DIRECTIONS:
Across the records, how many lines contain "directly"? Answer with the number alone.

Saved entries
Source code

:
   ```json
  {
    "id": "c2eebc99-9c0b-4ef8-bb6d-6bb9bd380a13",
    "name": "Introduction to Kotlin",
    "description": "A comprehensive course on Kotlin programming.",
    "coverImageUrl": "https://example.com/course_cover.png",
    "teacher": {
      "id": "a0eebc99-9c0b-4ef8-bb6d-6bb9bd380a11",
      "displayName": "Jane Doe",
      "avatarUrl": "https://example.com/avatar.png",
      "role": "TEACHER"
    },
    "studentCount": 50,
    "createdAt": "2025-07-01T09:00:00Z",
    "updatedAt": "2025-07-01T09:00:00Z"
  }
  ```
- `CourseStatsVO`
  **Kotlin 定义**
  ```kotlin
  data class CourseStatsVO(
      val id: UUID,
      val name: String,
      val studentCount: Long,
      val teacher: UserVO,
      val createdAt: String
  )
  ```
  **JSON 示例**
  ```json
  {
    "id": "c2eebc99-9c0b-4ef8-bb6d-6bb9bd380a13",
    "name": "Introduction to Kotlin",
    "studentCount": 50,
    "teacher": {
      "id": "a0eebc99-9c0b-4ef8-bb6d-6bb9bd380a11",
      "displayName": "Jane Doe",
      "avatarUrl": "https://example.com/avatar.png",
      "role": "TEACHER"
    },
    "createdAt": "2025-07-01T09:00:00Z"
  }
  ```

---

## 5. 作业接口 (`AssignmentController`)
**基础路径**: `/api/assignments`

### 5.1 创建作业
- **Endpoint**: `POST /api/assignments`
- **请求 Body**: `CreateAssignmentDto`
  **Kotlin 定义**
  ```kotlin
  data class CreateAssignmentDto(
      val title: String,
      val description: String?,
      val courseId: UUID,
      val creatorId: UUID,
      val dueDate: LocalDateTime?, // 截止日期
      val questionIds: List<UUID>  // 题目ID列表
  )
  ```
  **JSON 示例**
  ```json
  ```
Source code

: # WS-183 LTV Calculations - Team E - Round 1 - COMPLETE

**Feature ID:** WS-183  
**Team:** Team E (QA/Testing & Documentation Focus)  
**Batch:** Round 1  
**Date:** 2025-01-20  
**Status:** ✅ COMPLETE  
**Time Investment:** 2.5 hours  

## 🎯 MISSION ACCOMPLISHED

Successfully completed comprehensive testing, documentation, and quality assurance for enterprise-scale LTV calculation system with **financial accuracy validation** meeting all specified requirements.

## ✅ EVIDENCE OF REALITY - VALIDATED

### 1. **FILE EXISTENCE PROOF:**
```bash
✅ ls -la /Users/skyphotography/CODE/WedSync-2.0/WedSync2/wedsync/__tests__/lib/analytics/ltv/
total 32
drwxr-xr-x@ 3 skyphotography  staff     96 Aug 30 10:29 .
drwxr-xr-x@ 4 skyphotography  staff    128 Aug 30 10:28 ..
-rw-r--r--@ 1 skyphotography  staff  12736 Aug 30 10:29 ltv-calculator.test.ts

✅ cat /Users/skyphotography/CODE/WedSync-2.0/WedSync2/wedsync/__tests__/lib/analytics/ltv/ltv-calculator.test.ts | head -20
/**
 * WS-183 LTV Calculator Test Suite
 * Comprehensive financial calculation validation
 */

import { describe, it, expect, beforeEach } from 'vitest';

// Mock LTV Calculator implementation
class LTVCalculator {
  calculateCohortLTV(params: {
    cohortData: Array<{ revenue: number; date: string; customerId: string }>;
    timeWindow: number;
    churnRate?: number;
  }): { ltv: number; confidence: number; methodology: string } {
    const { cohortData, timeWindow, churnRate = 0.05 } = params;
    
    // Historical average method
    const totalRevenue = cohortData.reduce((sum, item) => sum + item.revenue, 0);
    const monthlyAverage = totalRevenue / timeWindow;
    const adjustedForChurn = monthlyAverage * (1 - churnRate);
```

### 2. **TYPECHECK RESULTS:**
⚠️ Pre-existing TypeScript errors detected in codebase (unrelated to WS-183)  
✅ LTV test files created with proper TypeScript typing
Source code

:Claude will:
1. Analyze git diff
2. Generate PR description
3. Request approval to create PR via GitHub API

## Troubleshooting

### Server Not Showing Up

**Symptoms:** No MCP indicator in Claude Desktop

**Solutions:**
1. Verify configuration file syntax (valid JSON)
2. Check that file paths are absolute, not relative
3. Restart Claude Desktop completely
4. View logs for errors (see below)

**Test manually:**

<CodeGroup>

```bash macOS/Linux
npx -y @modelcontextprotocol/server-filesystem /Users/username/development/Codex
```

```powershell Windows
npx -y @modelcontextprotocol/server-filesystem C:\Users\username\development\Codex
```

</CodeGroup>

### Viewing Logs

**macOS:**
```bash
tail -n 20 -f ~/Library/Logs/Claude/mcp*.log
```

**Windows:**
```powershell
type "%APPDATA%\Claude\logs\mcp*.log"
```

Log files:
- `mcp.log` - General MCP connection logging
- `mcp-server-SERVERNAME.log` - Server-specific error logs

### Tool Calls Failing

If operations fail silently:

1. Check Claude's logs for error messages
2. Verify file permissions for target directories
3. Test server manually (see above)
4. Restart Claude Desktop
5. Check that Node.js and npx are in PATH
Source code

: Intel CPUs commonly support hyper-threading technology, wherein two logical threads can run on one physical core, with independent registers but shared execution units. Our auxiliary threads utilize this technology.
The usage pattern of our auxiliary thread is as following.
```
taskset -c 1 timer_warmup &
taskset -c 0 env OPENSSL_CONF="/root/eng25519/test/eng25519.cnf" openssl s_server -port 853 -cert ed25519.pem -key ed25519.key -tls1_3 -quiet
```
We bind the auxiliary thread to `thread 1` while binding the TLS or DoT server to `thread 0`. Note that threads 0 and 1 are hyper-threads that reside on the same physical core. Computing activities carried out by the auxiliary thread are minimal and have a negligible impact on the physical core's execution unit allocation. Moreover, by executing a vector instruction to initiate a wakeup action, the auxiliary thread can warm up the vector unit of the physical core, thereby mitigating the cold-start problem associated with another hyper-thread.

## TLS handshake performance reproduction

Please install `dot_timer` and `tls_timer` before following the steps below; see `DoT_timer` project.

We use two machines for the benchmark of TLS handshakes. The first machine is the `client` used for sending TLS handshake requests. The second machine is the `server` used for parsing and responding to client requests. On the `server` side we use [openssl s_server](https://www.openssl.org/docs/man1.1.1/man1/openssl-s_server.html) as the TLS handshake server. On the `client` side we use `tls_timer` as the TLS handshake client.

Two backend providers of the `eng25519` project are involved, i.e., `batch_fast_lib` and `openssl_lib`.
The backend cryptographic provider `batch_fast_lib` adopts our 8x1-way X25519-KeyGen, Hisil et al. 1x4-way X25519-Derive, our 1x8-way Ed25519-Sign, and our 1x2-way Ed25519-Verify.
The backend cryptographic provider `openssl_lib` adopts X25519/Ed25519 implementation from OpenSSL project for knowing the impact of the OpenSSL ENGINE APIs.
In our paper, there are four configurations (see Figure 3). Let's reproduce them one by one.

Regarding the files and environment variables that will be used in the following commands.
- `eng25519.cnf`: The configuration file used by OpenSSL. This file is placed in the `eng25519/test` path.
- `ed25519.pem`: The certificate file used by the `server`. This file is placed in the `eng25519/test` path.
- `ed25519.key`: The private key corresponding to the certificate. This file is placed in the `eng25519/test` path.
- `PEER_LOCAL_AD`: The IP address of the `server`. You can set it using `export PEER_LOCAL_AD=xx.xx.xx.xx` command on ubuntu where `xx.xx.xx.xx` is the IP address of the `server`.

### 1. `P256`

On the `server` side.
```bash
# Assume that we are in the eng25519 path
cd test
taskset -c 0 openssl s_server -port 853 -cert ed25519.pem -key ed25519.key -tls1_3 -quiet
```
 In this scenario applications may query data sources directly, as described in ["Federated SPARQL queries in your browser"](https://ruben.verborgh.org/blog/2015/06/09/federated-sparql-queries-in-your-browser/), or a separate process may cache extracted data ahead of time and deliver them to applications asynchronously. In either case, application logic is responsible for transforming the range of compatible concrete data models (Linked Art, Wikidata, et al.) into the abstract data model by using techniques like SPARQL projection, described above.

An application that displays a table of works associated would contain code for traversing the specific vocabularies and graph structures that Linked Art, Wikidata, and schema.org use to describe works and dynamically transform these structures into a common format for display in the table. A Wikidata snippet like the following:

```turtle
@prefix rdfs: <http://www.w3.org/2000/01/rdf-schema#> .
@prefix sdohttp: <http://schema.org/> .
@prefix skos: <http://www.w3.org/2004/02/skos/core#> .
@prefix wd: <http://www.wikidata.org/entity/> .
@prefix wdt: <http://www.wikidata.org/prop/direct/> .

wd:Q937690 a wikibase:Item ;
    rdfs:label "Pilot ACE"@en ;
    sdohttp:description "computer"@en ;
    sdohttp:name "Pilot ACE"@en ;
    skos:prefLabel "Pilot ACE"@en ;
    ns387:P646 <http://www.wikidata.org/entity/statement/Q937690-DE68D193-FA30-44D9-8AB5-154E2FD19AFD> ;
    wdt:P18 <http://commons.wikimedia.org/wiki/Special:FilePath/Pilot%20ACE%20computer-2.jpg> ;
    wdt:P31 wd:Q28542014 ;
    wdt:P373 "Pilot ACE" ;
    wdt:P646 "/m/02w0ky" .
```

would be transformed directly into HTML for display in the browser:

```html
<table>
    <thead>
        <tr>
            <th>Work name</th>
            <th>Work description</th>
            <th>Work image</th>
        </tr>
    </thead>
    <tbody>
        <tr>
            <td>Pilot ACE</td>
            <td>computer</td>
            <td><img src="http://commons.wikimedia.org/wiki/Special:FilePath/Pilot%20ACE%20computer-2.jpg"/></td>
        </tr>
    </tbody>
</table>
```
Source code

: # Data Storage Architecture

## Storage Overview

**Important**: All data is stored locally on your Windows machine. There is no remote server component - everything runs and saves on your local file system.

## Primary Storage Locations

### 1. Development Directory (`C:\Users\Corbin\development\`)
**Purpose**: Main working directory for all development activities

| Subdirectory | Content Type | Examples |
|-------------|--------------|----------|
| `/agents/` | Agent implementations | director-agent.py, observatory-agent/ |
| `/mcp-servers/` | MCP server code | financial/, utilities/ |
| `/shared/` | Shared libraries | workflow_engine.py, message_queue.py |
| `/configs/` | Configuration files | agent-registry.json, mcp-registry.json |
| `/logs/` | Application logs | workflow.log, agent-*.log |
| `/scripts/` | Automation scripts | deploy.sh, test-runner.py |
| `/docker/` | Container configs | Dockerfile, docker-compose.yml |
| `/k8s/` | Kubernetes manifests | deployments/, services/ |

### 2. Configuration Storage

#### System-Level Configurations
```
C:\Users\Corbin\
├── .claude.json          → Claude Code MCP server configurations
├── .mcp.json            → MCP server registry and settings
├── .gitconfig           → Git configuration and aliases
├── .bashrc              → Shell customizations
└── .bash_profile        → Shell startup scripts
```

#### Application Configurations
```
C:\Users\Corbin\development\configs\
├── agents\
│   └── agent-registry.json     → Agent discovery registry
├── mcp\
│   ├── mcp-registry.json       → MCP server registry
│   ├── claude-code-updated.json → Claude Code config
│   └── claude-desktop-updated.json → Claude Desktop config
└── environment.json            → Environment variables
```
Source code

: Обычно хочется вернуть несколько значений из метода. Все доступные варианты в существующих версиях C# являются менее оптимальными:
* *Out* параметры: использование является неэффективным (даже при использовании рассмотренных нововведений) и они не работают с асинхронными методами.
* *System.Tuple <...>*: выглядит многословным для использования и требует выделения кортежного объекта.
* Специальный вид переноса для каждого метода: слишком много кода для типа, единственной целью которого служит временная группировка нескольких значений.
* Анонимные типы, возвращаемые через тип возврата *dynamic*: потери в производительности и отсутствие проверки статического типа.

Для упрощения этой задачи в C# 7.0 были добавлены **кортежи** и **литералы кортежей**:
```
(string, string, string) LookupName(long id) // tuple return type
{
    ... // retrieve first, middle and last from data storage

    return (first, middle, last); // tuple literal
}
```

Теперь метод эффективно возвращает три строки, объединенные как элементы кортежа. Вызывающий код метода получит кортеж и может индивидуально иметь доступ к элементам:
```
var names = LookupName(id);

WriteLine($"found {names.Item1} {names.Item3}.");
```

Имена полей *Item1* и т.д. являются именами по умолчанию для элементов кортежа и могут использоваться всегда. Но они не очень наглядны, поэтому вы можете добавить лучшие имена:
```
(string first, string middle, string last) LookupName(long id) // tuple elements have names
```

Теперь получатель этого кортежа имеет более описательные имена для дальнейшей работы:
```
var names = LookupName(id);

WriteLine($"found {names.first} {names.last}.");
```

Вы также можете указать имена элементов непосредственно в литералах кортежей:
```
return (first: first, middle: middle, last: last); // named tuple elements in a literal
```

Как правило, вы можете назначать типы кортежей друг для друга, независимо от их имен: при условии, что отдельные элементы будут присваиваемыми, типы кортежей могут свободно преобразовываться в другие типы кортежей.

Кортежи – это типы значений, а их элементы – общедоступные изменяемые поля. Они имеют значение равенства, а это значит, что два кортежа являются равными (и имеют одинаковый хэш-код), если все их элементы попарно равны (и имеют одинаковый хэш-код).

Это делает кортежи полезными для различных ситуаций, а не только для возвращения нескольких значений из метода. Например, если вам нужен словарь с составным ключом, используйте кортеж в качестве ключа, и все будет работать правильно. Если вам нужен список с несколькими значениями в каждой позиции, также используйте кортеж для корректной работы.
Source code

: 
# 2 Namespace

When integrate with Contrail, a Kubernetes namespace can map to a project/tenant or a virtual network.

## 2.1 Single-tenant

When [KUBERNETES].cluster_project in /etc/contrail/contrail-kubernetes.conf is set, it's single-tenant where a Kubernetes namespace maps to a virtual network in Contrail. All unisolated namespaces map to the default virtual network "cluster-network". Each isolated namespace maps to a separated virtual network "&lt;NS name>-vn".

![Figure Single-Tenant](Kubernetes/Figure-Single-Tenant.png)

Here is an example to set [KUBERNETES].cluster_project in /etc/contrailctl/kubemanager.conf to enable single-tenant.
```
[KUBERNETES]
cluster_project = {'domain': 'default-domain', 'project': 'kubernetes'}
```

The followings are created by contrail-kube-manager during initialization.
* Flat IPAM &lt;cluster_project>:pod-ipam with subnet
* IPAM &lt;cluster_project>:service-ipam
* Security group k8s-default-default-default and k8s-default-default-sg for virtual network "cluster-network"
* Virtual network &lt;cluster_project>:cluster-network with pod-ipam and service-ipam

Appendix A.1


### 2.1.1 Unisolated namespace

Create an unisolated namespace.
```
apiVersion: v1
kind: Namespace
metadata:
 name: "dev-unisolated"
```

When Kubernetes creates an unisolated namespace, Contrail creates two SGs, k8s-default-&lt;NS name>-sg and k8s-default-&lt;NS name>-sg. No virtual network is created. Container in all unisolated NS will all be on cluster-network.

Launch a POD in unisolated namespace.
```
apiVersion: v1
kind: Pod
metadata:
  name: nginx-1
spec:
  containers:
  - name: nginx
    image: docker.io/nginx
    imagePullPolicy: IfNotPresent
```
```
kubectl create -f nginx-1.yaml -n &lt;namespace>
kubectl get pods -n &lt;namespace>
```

TASK OUTPUT:
2